Interestingly, it took Dalio a long time to get things going early in his career. His initial fame came from being one of the usual Perma Bears and predicting permanent doom in his newsletters until finally in a bad year he could say he predicted it. He also seemed to have married very rich and somehow got his fund going.

At first he also seemed to have some really good years that earned him a reputation and a fortune, but over time I turned into a horrible psychopath who terrorized everyone with his “principles”. His fixation on these “principles”, which he tried (unsuccessfully) to codify into some kind of AI/Expert system, also led to some pretty poor investment performance. Their flagship fund has underperformed a simple 60/40 stock/bond portfolio over the past 10-12 years. Interestingly, Dalio as a perma bear also did not see and react to the Covid crash.

Although not many details were given, Bridgewater seemed to use a realistically simple Quant model based on Momentum early on, which gave them a bit of an advantage early on, but they never seemed to develop it further.
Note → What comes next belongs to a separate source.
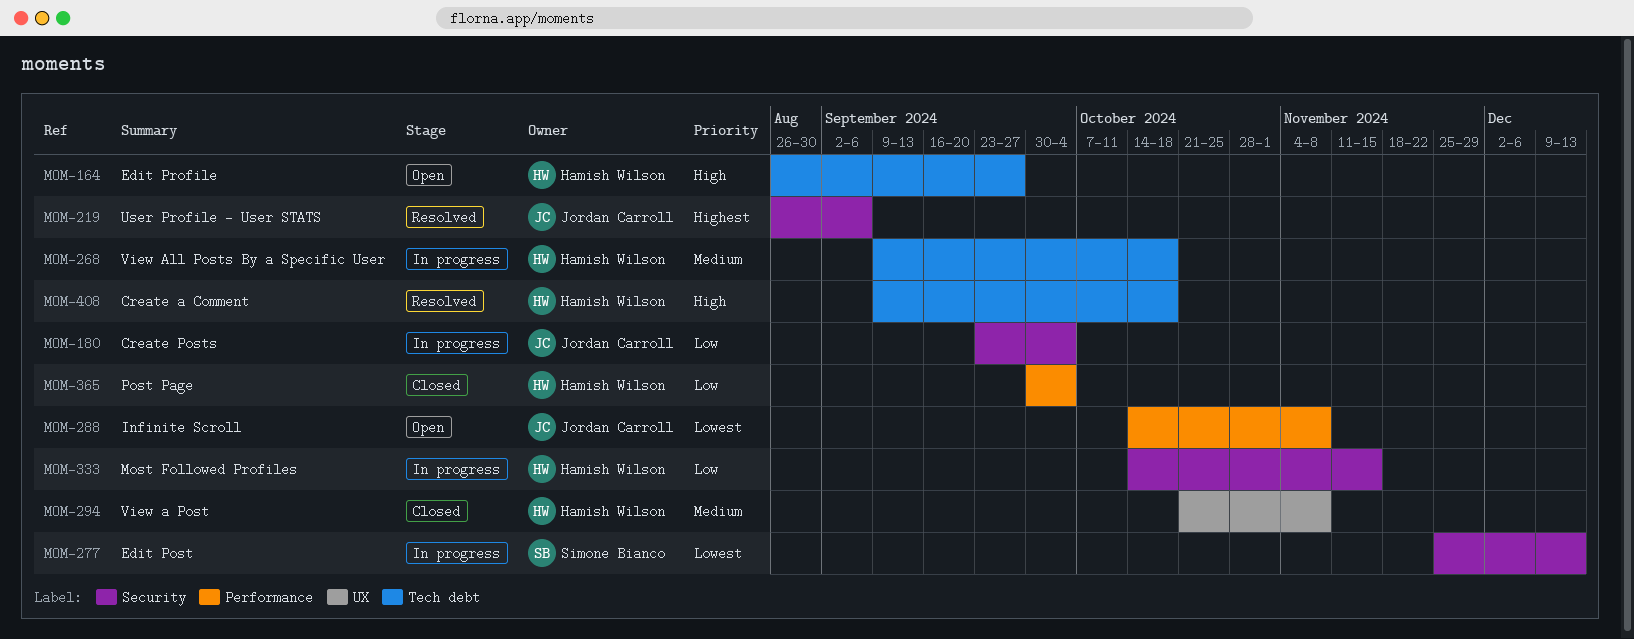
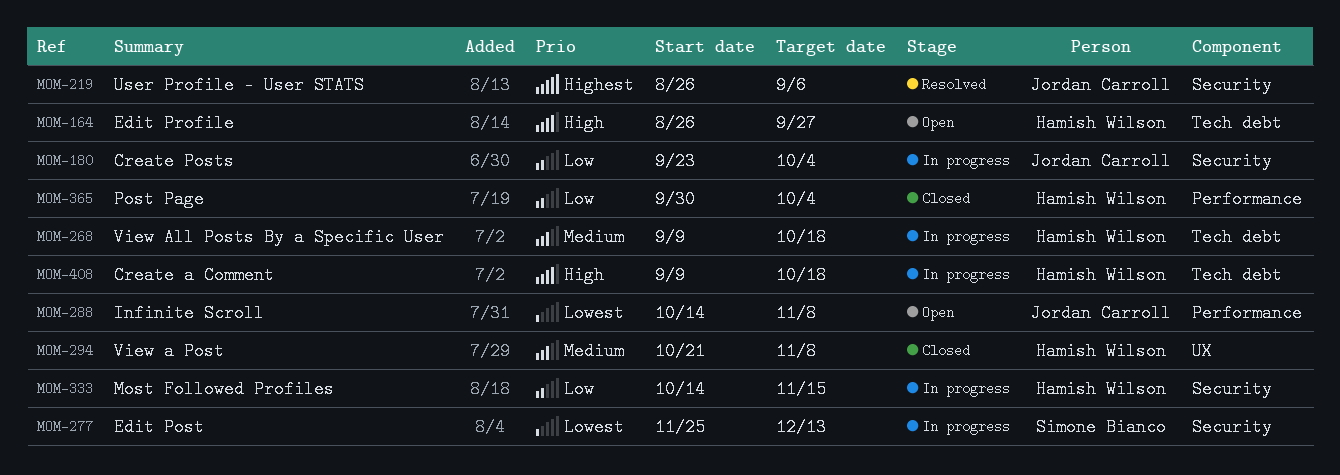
MOM-408, status: Resolved -> In progress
My personal opinion is that Dalio and Bridgewater are not the only case of a famous hedge fund manager who is actually not that good an investor, but mainly a good trader. As we have seen recently with Bill Hwang (Archegos), Gabe Plotkin (Melvina) and Tiger Global, many of these hedge fund billionaires are not geniuses at all, but more like “One trick ponies” who often get rich at the expense of their clients.

As in other cases, people were attracted to Bridewater because of the high salaries, but every employee was in danger of being publicly “questioned” by the boss if he said the wrong thing. Employees carried around iPads with real-time rating systems to rate each other, which in many cases led to a doom loop as everyone tried not to be the next victim and instead tried to push someone else over the cliff. He sometimes hired very senior people in leadership roles (like Larry Culp, former CEO of Danaher, now GE), but those people usually left after a few months once they understood what they were getting into.
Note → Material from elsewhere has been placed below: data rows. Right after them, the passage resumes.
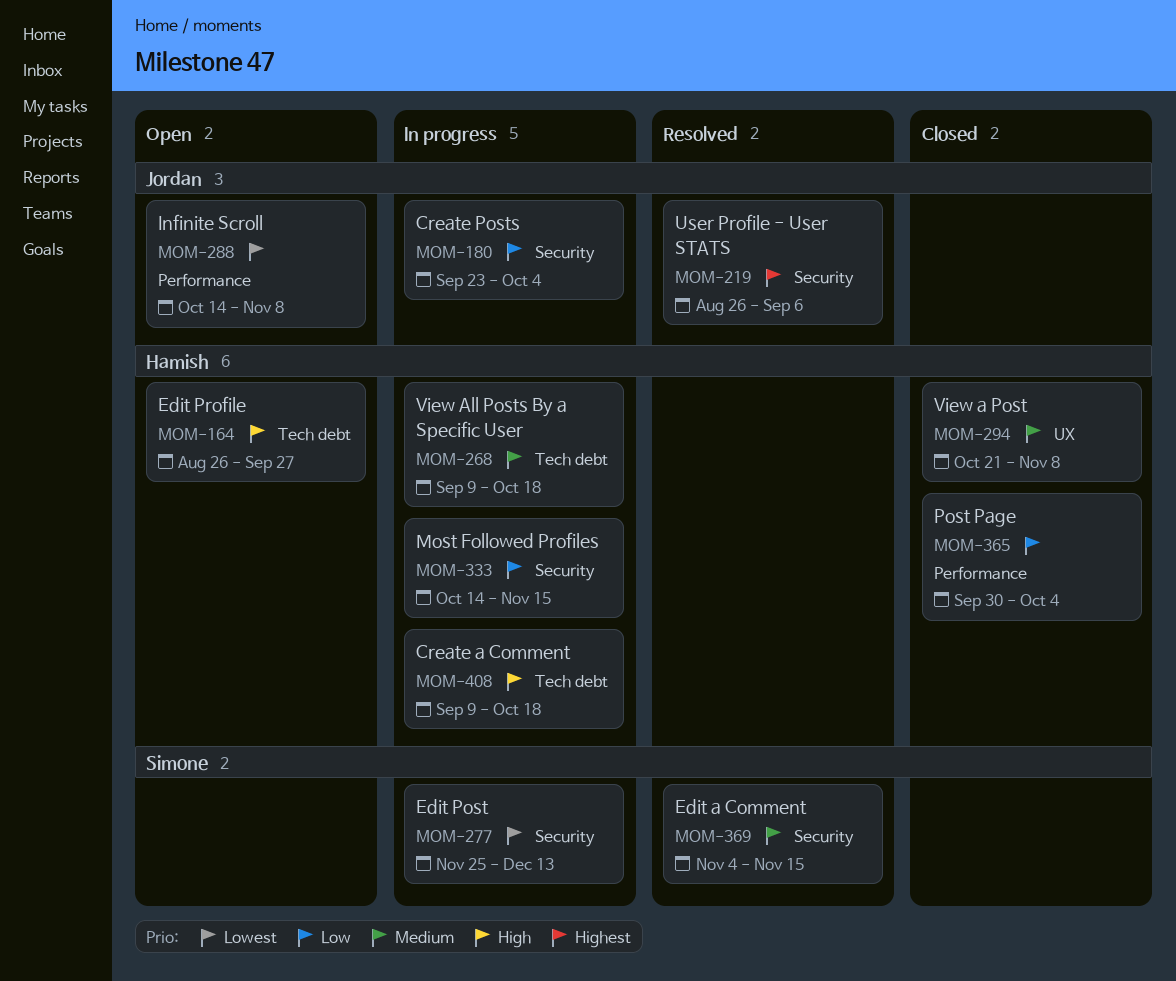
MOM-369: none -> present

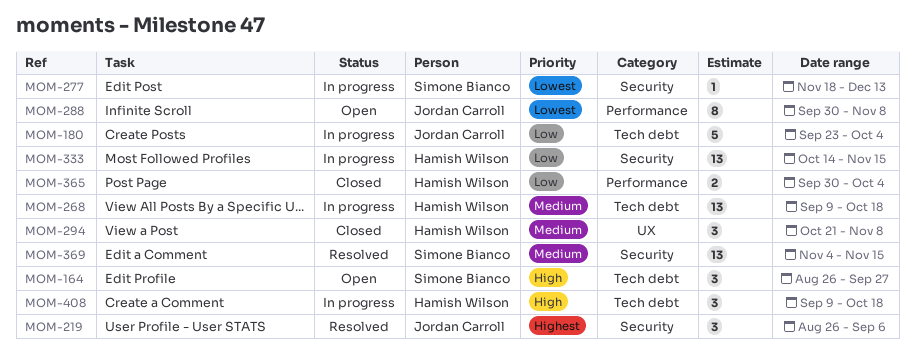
MOM-164, owner: Hamish Wilson -> Simone Bianco
MOM-180, label: Security -> Tech debt
MOM-277, start: Nov 25 -> Nov 18
MOM-288, start: Oct 14 -> Sep 30

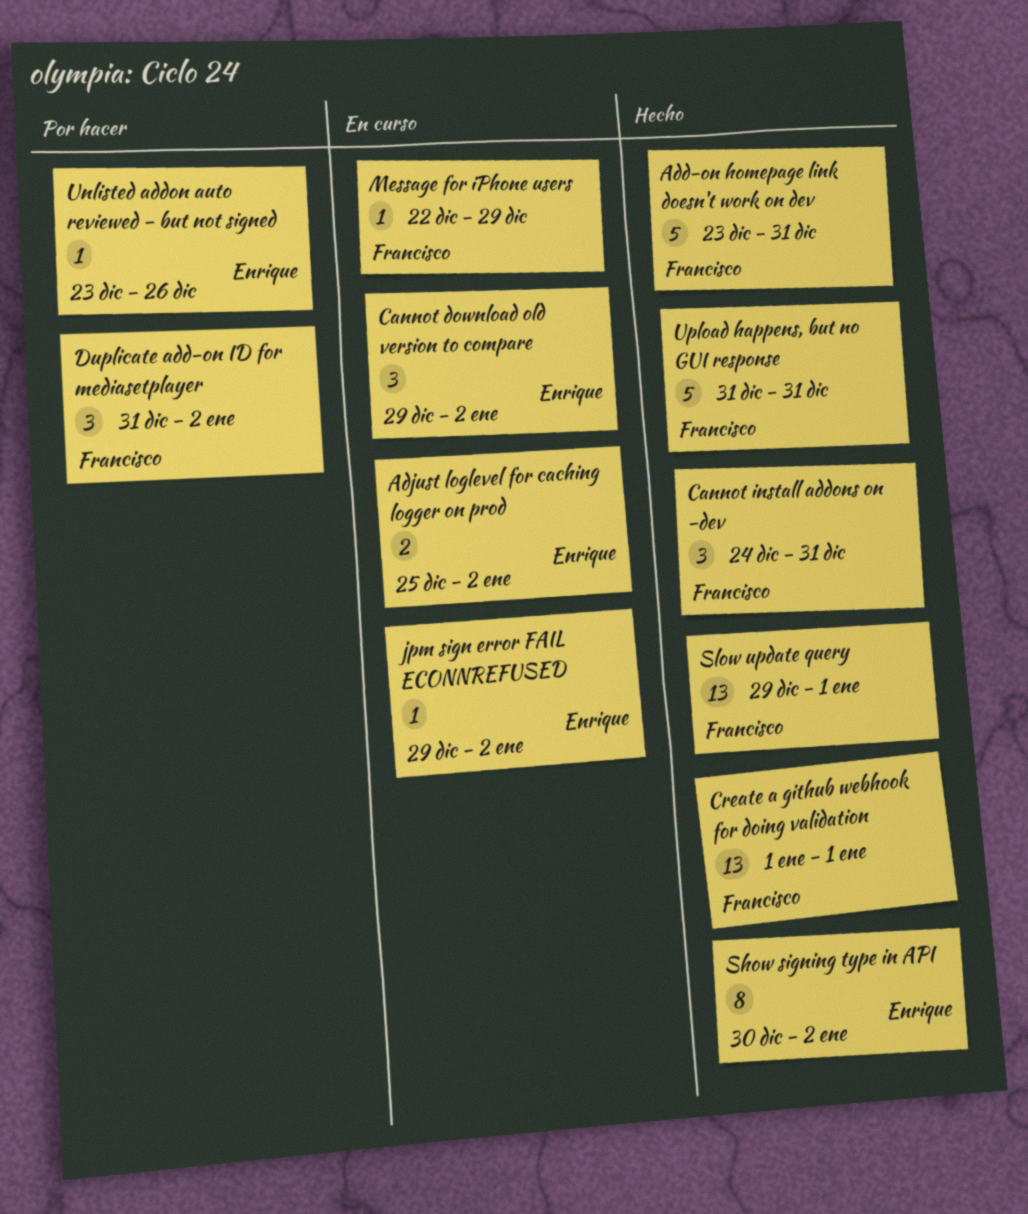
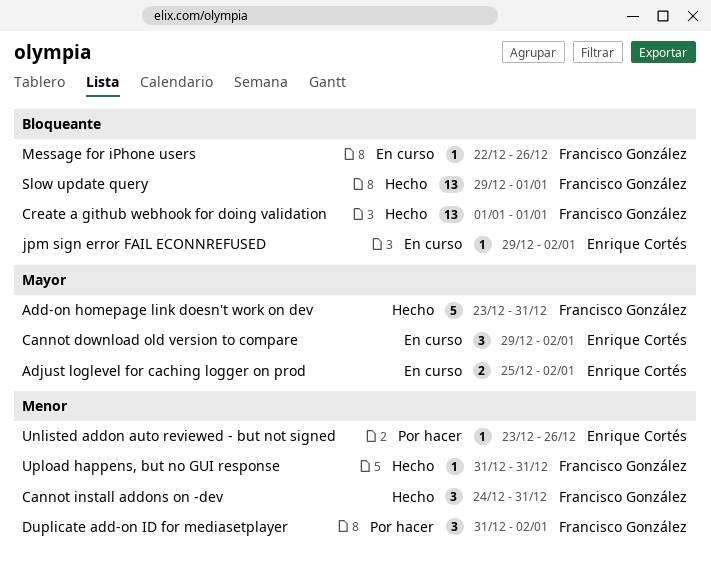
Message for iPhone users, due: Dec 29 -> Dec 26
Show signing type in API: present -> none
Upload happens, but no GUI response, estimate: 5 -> 1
Since most of the employees also had nothing to do with investing, it was also hard to leave because they couldn’t make the same money elsewhere. Towards the end of his tenure at Bridgewater, Dalio became increasingly fixated on teaching his “principles” to anyone who would listen.

The book is a fascinating read about how things can get out of hand in a company where the founder has all the power and is not held accountable by an independent board or similar bodies.

The only negative point about the book is that there is relatively little to read about actual investing, but this is perhaps because Bridgewater was not really about investing as such.

In any case, I can recommend the book as a pretty unique “behind the scenes” story of one of the most famous macro hedge funds of all time.